Is "Some weights of the model were not used" warning normal when pre-trained BERT only by MLM

Hello guys,

I’ve trained BERT model from the scratch using BertForMaskedLM and trainers. When I use AutoModelForSequenceClassification to fine-tune my model for a text classification task, I get a warrning about weights initialization. Is it normal to get a warning such as in the below or am I doing something wrong ?
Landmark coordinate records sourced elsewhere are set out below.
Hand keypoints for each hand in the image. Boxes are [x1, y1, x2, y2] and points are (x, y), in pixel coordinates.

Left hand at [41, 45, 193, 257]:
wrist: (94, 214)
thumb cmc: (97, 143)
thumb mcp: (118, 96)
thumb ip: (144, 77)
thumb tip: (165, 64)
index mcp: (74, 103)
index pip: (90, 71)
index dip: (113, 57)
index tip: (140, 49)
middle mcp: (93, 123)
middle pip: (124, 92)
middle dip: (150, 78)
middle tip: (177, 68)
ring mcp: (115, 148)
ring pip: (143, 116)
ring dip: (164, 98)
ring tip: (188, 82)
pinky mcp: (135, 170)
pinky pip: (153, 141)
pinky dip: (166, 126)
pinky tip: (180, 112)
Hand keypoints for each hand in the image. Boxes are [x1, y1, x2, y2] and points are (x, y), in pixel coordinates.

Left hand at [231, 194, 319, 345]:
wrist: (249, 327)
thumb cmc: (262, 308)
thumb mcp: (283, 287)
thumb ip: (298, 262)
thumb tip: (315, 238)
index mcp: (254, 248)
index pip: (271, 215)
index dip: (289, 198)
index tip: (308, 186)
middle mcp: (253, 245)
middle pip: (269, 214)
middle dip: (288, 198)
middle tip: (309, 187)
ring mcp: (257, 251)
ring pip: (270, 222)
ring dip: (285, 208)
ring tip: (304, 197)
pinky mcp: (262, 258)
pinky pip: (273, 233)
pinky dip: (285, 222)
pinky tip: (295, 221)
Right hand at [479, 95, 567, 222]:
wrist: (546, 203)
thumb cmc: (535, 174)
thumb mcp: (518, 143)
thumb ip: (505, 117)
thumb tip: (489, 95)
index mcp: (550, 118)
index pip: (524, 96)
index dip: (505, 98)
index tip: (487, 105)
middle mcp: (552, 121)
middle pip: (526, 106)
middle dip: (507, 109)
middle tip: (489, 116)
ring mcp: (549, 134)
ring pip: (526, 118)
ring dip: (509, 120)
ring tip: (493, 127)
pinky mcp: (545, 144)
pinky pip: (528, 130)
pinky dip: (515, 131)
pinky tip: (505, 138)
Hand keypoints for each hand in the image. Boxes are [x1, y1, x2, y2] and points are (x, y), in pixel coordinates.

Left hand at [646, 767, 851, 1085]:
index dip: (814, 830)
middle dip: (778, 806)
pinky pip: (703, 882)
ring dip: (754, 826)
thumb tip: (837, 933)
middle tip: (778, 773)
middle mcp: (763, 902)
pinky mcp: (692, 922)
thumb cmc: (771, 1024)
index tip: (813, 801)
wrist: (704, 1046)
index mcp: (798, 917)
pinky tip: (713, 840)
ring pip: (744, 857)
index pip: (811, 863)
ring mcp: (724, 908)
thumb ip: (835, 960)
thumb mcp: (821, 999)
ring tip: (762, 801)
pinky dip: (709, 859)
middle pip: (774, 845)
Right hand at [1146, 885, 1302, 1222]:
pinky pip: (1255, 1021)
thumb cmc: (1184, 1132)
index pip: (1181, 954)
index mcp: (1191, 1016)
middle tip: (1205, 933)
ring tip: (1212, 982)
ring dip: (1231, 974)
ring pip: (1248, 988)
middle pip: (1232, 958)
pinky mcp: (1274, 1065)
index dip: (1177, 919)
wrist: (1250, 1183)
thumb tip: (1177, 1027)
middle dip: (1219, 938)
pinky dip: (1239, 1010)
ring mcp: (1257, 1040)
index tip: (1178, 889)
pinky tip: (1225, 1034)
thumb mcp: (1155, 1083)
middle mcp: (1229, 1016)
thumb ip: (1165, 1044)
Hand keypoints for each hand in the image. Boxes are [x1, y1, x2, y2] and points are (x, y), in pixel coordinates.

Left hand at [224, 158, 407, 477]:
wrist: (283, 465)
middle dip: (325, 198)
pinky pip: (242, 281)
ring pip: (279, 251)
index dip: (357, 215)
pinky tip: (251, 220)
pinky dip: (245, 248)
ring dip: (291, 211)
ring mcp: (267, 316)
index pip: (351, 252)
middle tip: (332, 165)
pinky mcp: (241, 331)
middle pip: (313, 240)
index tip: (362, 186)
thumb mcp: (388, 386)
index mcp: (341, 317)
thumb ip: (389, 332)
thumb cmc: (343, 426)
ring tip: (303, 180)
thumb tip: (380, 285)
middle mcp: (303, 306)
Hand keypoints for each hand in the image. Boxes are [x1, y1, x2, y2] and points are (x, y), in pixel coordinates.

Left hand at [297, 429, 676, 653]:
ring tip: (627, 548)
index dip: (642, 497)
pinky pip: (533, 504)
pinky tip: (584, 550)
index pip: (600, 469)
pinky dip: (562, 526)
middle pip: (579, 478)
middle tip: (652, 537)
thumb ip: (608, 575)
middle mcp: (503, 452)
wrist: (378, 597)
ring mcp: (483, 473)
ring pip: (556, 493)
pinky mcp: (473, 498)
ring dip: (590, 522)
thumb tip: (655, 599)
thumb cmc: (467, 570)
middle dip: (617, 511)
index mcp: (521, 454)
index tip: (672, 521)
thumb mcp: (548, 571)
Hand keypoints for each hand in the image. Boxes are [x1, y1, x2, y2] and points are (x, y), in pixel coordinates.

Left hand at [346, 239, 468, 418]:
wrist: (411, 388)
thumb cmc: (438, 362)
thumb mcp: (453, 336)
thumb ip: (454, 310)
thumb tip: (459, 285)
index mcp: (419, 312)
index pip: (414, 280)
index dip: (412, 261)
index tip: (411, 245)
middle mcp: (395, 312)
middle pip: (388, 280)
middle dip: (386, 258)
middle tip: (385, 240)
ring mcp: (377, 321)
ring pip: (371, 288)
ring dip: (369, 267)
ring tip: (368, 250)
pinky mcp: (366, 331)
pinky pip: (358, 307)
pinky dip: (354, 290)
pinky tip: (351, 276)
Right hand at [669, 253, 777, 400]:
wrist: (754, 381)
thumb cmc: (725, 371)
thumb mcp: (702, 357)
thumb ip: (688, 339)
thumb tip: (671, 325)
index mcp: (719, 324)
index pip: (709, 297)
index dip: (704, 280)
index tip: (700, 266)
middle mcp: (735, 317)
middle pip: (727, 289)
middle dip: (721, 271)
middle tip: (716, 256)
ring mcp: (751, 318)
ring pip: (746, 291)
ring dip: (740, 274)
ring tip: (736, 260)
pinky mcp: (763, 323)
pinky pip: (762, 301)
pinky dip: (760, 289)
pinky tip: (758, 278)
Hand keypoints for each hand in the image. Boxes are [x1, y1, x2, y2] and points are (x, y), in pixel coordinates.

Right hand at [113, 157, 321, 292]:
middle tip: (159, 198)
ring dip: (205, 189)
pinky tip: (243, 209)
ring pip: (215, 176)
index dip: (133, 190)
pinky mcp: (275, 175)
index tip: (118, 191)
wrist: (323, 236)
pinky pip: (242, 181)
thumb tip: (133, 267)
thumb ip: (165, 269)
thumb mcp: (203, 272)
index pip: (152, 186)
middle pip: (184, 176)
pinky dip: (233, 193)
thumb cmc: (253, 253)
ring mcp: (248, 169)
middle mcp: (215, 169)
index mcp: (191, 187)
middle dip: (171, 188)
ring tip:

Some weights of the model checkpoint at ./cased/bert-wikidump-50mb-mlm/model were not used when initializing BertForSequenceClassification: ['cls.predictions.bias', 'cls.predictions.transform.dense.weight', 'cls.predictions.transform.dense.bias', 'cls.predictions.transform.LayerNorm.weight', 'cls.predictions.transform.LayerNorm.bias', 'cls.predictions.decoder.weight', 'cls.predictions.decoder.bias']
- This IS expected if you are initializing BertForSequenceClassification from the checkpoint of a model trained on another task or with another architecture (e.g. initializing a BertForSequenceClassification model from a BertForPreTraining model).
- This IS NOT expected if you are initializing BertForSequenceClassification from the checkpoint of a model that you expect to be exactly identical (initializing a BertForSequenceClassification model from a BertForSequenceClassification model).
Some weights of BertForSequenceClassification were not initialized from the model checkpoint at ./cased/bert-wikidump-50mb-mlm/model and are newly initialized: ['bert.pooler.dense.weight', 'bert.pooler.dense.bias', 'classifier.weight', 'classifier.bias']
Loading pre-trained model with AutoModelForSequenceClassification
from transformers import AutoModelForSequenceClassification, AdamW, AutoConfig
config = AutoConfig.from_pretrained(PATHS["model"]["cased"]["local"], num_labels=df.category.unique().size)

model = AutoModelForSequenceClassification.from_pretrained(PATHS["model"]["cased"]["local"], config=config)
Code for training BERT from scratch with only MLM task
from transformers import BertConfig
config = BertConfig(vocab_size=64_000)

from transformers import BertForMaskedLM
model = BertForMaskedLM(config=config)

from transformers import Trainer, TrainingArguments

from transformers import DataCollatorForLanguageModeling

data_collator = DataCollatorForLanguageModeling(
    tokenizer=bert_cased_tokenizer, mlm=True, mlm_probability=0.15

training_args = TrainingArguments(
    per_gpu_train_batch_size= 8, ## 512 max sequence lenght, 64 sequence count

trainer = Trainer(

Yes, the warning is telling you that some weights were randomly initialized (here you classification head), which is normal since you are instantiating a pretrained model for a different task. It’s there to remind you to finetune your model (it’s not usable for inference directly).


Thanks @sgugger ! :slightly_smiling_face:

Hi @sgugger , may I know how to suppress this information? I load pretrained model and multiprocess this , so this notification is visually overwhelming. Thank you!